## BEGIN Data section

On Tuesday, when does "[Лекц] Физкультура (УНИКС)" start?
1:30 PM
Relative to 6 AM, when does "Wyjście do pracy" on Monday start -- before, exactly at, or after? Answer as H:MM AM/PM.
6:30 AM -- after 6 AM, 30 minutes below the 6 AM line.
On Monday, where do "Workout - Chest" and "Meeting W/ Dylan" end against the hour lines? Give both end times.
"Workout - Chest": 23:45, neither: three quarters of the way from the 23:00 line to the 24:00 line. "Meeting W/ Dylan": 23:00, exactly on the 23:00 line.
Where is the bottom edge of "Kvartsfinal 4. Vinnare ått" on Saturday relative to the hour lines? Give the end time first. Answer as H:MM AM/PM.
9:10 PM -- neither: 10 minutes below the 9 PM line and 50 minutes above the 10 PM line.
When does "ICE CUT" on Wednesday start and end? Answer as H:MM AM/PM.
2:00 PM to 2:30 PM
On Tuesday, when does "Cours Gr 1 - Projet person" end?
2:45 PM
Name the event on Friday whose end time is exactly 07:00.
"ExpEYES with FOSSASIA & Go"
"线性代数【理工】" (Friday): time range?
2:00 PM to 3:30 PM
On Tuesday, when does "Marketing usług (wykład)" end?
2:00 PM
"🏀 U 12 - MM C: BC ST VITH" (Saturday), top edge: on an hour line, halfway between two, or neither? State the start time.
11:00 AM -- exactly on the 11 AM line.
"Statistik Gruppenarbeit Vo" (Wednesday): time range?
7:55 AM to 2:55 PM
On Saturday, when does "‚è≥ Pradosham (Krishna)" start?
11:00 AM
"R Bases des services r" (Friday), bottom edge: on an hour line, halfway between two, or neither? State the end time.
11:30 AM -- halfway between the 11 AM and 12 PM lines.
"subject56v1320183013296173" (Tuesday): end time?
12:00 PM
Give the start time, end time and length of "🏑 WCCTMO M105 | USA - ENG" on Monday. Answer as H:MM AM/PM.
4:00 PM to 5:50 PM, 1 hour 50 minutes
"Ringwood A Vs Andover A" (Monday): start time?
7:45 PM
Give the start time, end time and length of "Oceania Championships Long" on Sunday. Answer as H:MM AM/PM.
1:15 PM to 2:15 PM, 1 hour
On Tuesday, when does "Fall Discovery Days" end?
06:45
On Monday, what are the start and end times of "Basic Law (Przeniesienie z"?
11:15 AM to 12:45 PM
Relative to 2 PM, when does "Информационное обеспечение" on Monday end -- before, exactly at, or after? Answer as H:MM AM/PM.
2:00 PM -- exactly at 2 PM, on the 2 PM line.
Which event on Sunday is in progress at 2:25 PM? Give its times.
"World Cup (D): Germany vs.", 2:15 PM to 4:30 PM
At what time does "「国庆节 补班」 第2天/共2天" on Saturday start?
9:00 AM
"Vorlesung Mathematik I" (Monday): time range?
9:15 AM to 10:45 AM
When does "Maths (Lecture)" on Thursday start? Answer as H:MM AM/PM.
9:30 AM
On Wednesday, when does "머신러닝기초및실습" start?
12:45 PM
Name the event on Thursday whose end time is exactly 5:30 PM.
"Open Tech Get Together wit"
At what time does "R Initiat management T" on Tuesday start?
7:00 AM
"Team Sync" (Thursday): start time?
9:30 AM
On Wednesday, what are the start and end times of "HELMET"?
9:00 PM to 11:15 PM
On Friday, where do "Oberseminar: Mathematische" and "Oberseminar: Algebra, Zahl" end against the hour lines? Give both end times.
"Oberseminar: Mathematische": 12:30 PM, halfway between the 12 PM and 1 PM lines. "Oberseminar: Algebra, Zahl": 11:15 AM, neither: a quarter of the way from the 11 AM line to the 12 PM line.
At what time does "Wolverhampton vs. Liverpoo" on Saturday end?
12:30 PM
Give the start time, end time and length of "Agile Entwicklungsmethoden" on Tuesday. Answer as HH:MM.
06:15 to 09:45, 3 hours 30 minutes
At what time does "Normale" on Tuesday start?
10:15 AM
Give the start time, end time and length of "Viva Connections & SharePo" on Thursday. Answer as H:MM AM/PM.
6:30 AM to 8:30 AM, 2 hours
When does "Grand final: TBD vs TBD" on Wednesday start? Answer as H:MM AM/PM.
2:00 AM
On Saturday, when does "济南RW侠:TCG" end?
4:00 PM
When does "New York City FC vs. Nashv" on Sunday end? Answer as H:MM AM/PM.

## END Data section

Output everything from the line containing "Relative to 2" down to the line containing "Tech Get Together", both included, as a JSON array of strings with one string per line. Omit blank lines.

[
  "Relative to 2 PM, when does \"Информационное обеспечение\" on Monday end -- before, exactly at, or after? Answer as H:MM AM/PM.",
  "2:00 PM -- exactly at 2 PM, on the 2 PM line.",
  "Which event on Sunday is in progress at 2:25 PM? Give its times.",
  "\"World Cup (D): Germany vs.\", 2:15 PM to 4:30 PM",
  "At what time does \"「国庆节 补班」 第2天/共2天\" on Saturday start?",
  "9:00 AM",
  "\"Vorlesung Mathematik I\" (Monday): time range?",
  "9:15 AM to 10:45 AM",
  "When does \"Maths (Lecture)\" on Thursday start? Answer as H:MM AM/PM.",
  "9:30 AM",
  "On Wednesday, when does \"머신러닝기초및실습\" start?",
  "12:45 PM",
  "Name the event on Thursday whose end time is exactly 5:30 PM.",
  "\"Open Tech Get Together wit\""
]